The room is packed when we get there. There is nowhere to sit, hardly anywhere to stand. In all my years growing up in the working-class suburbs of New York, I have never seen so many Asian girls in one place. Some are holding scripts. A few are sitting on the floor in leotards and tights, stretching like before a dance class. I feel sick and hot. I want desperately to leave.
My mother urges me forward, toward the tiny sign-in desk, partially obscured by purses and coats. I step gingerly through the clusters of girls and put my name on the list. We stand in that room waiting, for hours.
When I am finally called in, the room is small. A man and a woman sit on folding chairs in front of a metal table. They hand me a page from the script, ask me to read a few lines. They ask me to walk across the room and back. To frown. To hold up my hair with one hand. “Like this,” the woman says as she gets up from her chair, walks over to me, and pulls my hair up in a pony tail then twists it, and sets it on top of my head. “A bun.” She looks at the man at the desk. He nods.

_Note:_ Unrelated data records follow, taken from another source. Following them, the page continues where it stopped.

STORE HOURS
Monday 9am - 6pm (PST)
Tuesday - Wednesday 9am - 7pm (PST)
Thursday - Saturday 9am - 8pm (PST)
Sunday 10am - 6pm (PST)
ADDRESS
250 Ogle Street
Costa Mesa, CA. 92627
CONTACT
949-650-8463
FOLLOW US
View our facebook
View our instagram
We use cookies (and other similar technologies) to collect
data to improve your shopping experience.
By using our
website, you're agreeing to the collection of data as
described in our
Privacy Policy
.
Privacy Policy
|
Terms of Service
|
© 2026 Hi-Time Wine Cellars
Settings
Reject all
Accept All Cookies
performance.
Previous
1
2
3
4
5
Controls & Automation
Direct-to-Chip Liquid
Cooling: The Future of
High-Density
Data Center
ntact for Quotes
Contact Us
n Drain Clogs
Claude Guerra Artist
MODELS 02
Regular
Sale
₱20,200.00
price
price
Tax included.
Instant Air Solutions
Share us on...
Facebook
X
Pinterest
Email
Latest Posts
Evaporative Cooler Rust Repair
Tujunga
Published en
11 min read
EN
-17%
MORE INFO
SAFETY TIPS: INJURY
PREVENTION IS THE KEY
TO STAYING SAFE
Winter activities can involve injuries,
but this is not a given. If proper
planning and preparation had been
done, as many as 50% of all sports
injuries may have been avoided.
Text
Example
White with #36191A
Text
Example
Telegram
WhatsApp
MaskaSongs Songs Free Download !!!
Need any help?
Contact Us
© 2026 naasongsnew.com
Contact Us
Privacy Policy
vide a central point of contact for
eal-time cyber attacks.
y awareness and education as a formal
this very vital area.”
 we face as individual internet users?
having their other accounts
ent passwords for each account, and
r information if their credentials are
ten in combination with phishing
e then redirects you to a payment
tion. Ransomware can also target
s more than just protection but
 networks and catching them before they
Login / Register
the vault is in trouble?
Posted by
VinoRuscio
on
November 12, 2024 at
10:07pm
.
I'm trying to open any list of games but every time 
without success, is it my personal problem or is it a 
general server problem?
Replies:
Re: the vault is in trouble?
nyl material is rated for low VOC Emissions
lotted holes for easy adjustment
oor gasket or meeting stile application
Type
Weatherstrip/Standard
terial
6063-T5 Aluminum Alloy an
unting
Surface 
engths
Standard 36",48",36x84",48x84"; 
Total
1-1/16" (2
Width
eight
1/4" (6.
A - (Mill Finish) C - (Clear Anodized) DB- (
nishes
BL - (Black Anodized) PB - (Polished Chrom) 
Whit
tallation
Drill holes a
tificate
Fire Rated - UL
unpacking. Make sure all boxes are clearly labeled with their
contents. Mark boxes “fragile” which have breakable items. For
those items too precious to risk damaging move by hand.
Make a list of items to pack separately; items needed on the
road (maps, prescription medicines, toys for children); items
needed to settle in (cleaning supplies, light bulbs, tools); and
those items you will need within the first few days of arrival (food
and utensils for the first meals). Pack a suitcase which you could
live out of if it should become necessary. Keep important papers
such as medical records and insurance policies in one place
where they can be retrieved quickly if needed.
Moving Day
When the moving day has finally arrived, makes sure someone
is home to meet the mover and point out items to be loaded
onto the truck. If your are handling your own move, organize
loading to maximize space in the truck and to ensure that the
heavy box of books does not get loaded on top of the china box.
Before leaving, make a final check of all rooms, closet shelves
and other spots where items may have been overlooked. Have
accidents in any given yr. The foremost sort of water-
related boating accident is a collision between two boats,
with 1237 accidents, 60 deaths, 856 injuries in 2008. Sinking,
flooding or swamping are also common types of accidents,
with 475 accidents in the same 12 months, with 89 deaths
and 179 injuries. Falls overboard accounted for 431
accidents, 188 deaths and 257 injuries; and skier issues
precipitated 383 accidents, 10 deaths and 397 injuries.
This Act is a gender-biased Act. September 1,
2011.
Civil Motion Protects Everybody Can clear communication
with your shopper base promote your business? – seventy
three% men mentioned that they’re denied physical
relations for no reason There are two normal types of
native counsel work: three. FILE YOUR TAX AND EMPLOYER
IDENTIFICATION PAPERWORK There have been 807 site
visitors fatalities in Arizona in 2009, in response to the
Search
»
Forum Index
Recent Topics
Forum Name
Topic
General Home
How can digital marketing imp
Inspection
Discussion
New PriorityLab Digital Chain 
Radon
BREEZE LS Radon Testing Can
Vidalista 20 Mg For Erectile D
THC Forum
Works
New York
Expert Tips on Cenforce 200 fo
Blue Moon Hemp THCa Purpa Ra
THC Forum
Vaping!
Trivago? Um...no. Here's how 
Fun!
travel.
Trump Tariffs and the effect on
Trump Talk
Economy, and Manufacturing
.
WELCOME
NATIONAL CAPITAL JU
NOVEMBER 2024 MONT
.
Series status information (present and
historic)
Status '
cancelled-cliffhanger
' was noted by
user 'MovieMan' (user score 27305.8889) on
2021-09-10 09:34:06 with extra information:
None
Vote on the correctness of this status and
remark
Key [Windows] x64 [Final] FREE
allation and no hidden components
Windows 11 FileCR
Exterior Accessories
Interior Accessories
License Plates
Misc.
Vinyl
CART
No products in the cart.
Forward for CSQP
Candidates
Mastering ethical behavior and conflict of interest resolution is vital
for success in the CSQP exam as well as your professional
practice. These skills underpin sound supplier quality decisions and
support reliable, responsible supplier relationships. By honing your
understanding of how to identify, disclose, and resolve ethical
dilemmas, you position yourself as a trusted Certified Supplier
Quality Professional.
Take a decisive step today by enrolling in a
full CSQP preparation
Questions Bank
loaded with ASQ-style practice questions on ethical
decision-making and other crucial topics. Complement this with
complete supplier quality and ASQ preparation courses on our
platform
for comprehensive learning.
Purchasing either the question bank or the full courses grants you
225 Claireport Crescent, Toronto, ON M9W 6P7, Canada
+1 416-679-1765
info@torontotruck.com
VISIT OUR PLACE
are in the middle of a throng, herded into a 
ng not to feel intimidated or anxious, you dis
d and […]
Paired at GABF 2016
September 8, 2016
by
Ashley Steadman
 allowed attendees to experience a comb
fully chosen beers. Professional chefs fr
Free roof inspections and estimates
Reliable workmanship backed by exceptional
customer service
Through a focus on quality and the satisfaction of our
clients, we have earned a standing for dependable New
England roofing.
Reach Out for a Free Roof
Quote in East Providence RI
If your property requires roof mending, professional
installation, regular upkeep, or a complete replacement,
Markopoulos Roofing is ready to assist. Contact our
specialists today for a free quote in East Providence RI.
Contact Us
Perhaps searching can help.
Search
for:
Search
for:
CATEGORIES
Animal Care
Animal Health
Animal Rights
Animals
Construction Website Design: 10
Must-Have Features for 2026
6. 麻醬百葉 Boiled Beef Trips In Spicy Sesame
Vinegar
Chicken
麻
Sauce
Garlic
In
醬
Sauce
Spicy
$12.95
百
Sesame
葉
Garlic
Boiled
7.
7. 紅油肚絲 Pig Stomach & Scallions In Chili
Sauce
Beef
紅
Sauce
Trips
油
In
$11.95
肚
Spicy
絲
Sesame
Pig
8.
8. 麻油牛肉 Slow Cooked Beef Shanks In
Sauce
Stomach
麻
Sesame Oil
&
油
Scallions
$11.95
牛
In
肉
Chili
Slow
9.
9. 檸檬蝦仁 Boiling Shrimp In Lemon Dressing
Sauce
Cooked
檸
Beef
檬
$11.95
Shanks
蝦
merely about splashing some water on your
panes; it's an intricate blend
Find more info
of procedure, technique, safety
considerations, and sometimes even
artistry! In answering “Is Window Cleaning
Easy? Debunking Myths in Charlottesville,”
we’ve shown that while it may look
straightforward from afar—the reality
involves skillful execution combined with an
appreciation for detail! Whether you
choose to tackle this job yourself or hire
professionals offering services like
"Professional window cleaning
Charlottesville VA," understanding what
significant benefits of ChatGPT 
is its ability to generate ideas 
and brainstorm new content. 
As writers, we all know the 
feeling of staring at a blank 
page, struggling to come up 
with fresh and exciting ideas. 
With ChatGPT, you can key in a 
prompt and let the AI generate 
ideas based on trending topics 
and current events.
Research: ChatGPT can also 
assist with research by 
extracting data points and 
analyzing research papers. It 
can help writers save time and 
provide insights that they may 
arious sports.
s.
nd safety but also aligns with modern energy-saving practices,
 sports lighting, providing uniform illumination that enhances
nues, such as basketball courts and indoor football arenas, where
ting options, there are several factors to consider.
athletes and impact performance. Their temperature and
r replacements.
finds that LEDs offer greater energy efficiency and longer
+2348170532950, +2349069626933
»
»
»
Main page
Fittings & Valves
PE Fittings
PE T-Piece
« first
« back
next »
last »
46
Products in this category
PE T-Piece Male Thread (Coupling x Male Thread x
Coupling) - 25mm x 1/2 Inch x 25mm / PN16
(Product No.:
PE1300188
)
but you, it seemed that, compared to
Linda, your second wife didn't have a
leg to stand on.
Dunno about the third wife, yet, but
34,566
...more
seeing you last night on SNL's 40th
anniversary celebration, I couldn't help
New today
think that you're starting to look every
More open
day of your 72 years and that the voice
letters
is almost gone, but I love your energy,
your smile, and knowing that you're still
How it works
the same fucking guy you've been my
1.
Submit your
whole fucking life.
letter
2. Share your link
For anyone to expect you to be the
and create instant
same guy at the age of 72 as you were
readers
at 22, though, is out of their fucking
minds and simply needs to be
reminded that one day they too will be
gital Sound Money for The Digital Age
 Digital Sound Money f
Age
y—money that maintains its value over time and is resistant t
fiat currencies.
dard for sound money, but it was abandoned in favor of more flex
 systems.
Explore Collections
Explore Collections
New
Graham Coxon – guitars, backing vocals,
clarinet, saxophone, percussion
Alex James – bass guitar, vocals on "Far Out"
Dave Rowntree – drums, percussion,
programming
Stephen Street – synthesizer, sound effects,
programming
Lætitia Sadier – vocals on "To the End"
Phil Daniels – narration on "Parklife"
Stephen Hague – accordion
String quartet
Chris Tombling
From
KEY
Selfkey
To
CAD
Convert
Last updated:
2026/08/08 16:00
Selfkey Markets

We learn that Jamie is remission. The family had moved out of state, but the news comes through her agent to mine. For now, she is well, back in school, in fourth grade. We don’t hear any more news of her after that.
I am called back for the film. Once, twice, and a third time. I am asked to wear my hair in a bun. To wear red lipstick. A long dress that reaches to the floor. I am asked to be angry. To respond when I am yelled at. To appear frightened. I am asked to fall to the ground in tears.
In the end, I am not cast. It is hard to know whether what I feel at the time is disappointment or relief. “It’s a difficult age range,” the agent tells my mother. “There aren’t a lot of calls for this age.”
When my mother gives me the news, she tells me I should not feel badly about it. “It’s a very competitive world,” she says. “You were lucky to have made it as far as you did. You came so close,” she says. “You can be proud of that.”
She talks a bit about the long hours that actors and performers must have. About the sacrifices they make for their work. That so many are not able to have families or children or to keep friends, because they are always moving around, always working. “It’s only glamorous for the ones who make it really big,” she says, “but for most of them, they are probably just struggling all the time.”
“It’s a constant struggle,” she says. She reaches out, tucks a bit of hair back behind my ear. Involuntarily, I reach up and untuck it, let it fall forward again across my cheek. My mother sighs. “It’s not an easy life.”